The Pellies then went on to push the reigning Western Conference champs to a surprisingly close six-game series, thanks in large part to the play of ex-Lakers forward Brandon Ingram and new trade acquisition C.J. McCollum. With Williamson newly in shape and the team's intriguing young players set to continue their development, the Pelicans seem like a deeper, better team than this strange, guard-heavy Lakers roster. I would have listed the Kings below Los Angeles prior to the preseason, but Sacramento so roundly outperformed Los Angeles in their two preseason matchups, and enjoyed a sneakily good offseason of trades and below-the-radar signings.

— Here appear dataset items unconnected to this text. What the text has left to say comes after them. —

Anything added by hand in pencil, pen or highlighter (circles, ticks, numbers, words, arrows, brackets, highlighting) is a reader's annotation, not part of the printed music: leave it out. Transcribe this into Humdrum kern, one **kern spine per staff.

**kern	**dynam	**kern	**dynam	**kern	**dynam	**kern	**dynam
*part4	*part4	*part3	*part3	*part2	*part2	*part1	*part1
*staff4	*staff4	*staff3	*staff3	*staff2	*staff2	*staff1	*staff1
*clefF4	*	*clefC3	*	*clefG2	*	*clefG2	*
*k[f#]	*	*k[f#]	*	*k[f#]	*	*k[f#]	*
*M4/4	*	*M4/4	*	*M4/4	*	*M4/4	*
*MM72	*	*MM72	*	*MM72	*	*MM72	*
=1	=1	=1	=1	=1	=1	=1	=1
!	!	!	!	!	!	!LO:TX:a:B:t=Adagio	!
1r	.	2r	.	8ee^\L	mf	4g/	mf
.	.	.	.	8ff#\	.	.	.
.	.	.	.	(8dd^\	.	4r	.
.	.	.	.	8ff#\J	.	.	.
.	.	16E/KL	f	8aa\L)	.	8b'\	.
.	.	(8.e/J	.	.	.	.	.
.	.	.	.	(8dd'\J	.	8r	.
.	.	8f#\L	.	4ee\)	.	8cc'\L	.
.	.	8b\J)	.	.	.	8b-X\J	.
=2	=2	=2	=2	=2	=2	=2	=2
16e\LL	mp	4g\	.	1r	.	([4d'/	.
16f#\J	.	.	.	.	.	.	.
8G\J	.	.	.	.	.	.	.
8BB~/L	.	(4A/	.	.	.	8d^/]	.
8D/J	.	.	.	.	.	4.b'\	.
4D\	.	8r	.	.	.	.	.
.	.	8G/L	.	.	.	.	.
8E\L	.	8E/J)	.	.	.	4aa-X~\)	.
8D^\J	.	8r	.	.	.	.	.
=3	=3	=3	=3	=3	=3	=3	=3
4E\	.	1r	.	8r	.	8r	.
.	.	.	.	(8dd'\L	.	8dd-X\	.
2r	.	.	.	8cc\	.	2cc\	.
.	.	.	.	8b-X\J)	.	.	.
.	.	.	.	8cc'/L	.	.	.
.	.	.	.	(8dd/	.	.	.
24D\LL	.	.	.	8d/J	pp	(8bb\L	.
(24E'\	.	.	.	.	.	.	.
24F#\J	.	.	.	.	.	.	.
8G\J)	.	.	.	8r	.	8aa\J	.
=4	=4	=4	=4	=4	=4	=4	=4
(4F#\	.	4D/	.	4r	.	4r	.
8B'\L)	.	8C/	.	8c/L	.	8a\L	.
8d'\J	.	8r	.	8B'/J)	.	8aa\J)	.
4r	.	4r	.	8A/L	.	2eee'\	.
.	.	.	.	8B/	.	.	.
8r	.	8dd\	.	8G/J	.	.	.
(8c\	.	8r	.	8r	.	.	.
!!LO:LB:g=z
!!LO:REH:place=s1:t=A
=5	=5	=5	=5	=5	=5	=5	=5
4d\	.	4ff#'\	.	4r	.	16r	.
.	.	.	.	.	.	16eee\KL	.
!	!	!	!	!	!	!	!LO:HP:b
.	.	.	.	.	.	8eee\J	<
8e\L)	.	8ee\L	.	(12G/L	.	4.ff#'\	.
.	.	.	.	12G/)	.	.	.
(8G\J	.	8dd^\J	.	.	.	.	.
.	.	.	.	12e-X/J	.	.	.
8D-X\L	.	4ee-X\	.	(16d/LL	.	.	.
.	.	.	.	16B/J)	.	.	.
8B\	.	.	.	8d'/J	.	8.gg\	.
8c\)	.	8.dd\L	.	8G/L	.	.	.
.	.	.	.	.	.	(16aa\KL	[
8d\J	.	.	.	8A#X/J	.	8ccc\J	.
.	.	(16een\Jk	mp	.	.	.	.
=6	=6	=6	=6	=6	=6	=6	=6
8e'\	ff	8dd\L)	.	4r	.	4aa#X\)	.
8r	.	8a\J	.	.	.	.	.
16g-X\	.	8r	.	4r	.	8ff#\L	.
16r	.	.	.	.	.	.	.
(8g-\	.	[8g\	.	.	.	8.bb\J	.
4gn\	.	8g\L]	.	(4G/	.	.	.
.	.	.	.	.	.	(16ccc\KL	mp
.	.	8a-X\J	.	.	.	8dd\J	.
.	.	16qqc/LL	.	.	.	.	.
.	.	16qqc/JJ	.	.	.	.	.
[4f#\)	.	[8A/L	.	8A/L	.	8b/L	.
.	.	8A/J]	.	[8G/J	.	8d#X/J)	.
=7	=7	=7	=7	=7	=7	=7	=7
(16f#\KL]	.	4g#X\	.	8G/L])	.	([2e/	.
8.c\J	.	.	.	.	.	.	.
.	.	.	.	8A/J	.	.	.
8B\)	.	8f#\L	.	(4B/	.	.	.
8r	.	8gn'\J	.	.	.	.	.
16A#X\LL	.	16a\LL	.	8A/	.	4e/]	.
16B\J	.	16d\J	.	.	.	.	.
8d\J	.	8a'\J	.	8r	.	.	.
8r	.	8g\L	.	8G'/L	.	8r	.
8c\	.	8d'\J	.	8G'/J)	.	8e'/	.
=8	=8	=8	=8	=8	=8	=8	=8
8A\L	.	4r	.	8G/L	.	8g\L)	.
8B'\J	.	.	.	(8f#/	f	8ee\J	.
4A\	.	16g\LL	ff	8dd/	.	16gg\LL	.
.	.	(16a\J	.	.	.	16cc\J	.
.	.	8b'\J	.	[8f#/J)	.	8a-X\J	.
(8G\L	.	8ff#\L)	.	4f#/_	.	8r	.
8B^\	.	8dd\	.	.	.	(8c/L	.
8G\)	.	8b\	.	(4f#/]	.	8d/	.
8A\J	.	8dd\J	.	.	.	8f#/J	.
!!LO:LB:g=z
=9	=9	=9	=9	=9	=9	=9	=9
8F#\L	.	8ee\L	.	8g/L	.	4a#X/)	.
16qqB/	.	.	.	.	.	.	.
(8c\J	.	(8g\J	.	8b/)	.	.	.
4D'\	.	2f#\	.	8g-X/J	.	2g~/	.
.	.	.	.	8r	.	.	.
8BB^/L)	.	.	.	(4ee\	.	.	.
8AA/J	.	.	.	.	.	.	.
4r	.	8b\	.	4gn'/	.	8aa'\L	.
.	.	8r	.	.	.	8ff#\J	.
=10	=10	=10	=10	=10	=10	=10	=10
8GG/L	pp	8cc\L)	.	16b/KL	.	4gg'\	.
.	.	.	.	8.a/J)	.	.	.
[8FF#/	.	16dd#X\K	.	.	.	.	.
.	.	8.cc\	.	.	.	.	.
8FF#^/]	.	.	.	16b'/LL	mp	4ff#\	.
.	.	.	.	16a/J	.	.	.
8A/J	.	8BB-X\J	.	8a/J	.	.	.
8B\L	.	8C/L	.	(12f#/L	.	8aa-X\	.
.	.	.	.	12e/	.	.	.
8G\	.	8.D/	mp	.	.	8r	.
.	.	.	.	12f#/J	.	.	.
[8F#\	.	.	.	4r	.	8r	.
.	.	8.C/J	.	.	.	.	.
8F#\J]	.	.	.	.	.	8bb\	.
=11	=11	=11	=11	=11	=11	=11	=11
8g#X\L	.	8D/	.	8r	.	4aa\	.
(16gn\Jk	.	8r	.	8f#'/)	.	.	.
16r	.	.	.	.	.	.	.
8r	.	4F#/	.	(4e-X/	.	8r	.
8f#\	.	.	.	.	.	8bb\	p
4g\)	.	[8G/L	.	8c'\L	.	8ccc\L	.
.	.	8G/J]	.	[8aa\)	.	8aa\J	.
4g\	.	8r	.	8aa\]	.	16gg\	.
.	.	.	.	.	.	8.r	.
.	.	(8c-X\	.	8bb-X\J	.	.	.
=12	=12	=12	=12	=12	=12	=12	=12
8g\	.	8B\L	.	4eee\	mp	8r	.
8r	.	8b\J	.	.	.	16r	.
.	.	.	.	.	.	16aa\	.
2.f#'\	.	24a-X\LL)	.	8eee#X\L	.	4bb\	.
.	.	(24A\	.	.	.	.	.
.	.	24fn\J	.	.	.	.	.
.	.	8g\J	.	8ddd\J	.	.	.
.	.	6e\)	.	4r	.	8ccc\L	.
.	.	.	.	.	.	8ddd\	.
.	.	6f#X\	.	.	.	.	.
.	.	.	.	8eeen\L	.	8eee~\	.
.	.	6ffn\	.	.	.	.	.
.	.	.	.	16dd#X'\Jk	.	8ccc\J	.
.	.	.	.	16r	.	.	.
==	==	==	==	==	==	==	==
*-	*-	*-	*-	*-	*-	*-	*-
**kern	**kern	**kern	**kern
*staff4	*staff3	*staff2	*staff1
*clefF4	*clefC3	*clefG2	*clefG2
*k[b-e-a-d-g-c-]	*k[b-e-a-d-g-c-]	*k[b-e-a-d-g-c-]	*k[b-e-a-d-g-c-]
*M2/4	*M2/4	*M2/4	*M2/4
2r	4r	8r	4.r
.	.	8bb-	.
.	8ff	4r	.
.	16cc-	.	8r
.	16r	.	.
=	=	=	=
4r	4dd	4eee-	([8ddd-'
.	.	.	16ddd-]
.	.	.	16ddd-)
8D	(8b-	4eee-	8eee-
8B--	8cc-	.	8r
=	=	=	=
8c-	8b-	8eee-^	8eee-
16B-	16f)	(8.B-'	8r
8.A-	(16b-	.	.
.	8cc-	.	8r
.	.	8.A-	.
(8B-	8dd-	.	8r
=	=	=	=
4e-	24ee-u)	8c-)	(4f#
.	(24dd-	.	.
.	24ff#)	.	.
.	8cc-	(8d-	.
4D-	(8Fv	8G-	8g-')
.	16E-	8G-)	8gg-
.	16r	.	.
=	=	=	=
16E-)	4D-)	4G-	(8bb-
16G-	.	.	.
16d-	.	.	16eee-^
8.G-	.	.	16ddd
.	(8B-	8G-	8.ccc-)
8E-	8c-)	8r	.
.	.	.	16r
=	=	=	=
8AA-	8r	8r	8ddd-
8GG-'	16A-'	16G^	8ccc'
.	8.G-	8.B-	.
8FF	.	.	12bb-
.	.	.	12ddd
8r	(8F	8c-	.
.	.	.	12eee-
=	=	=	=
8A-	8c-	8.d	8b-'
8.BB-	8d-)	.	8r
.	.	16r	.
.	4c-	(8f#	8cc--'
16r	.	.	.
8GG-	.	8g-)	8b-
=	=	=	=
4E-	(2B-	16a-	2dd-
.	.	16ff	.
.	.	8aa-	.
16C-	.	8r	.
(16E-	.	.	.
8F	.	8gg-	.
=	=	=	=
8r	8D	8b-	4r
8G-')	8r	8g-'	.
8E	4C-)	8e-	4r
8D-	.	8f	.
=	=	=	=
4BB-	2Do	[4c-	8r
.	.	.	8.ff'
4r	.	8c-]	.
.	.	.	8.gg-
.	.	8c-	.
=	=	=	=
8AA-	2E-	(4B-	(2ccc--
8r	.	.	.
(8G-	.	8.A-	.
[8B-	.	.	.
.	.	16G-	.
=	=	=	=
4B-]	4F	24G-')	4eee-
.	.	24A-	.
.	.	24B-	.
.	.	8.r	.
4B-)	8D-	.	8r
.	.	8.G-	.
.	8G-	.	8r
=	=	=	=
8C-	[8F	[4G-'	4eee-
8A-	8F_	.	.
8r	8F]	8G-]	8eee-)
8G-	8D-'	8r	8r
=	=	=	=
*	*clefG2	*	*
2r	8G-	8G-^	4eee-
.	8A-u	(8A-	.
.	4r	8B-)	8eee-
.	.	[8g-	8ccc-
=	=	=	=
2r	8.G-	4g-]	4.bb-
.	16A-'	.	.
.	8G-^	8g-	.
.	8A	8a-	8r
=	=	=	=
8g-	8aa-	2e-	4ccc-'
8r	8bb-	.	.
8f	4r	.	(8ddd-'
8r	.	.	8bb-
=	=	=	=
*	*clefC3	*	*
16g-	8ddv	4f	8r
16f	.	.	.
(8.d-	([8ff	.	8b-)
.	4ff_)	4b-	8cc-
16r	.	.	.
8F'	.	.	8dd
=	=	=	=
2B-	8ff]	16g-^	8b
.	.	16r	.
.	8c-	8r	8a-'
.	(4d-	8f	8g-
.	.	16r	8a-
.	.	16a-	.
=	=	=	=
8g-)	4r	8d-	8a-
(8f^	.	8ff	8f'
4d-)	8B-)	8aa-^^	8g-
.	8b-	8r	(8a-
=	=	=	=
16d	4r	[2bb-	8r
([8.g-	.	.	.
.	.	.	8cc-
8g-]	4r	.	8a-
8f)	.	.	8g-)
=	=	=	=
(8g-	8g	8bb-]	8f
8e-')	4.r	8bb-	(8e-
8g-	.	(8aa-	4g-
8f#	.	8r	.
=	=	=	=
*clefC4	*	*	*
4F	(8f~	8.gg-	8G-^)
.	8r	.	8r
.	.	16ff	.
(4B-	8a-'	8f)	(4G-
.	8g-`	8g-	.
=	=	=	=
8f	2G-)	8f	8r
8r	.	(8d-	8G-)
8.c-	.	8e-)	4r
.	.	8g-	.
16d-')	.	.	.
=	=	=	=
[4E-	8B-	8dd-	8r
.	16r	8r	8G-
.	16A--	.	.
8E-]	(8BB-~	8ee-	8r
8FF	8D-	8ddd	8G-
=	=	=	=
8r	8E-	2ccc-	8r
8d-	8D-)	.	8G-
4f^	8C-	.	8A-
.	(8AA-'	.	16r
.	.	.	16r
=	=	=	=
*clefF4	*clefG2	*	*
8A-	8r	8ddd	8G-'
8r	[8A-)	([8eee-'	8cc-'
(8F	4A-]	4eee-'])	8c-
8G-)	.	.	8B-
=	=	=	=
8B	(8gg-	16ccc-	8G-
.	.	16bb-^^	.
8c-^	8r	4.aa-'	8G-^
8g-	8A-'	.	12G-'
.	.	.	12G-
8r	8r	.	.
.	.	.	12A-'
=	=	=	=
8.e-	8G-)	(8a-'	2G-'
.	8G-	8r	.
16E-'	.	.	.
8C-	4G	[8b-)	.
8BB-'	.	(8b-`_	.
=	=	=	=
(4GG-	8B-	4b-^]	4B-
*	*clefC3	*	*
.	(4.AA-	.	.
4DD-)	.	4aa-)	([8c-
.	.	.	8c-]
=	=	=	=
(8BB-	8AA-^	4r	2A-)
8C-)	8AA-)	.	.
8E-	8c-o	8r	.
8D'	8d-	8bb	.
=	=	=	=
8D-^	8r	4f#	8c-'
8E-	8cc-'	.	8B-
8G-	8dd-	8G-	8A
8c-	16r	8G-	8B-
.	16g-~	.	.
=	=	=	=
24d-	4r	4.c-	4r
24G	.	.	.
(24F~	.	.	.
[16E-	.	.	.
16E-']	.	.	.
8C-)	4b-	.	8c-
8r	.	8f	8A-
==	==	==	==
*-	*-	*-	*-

Given L.A.'s current talent, which features only four players who can really be positive assets on both sides of the ball (James, Davis, Patrick Beverley, and maaaybe Austin Reaves), I would actually rank the team around 10th in the Western Conference this year, below both the Pelicans and the Kings, with a record around .500 (41-41). 

That ranking arrives with one huge caveat: the team's most expensive player, Russell Westbrook, will probably be traded at some point this year. Depending on how long he remains an eyesore off the bench, he could help crater the team's playoff odds. Adding, oh, I don't know, Myles Turner and Buddy Hield in a Westbrook deal could help vaunt Los Angeles to a tier slightly above the play-in bracket, assuming James and Davis can stay reasonably healthy this season (they missed a combined 66 games last year).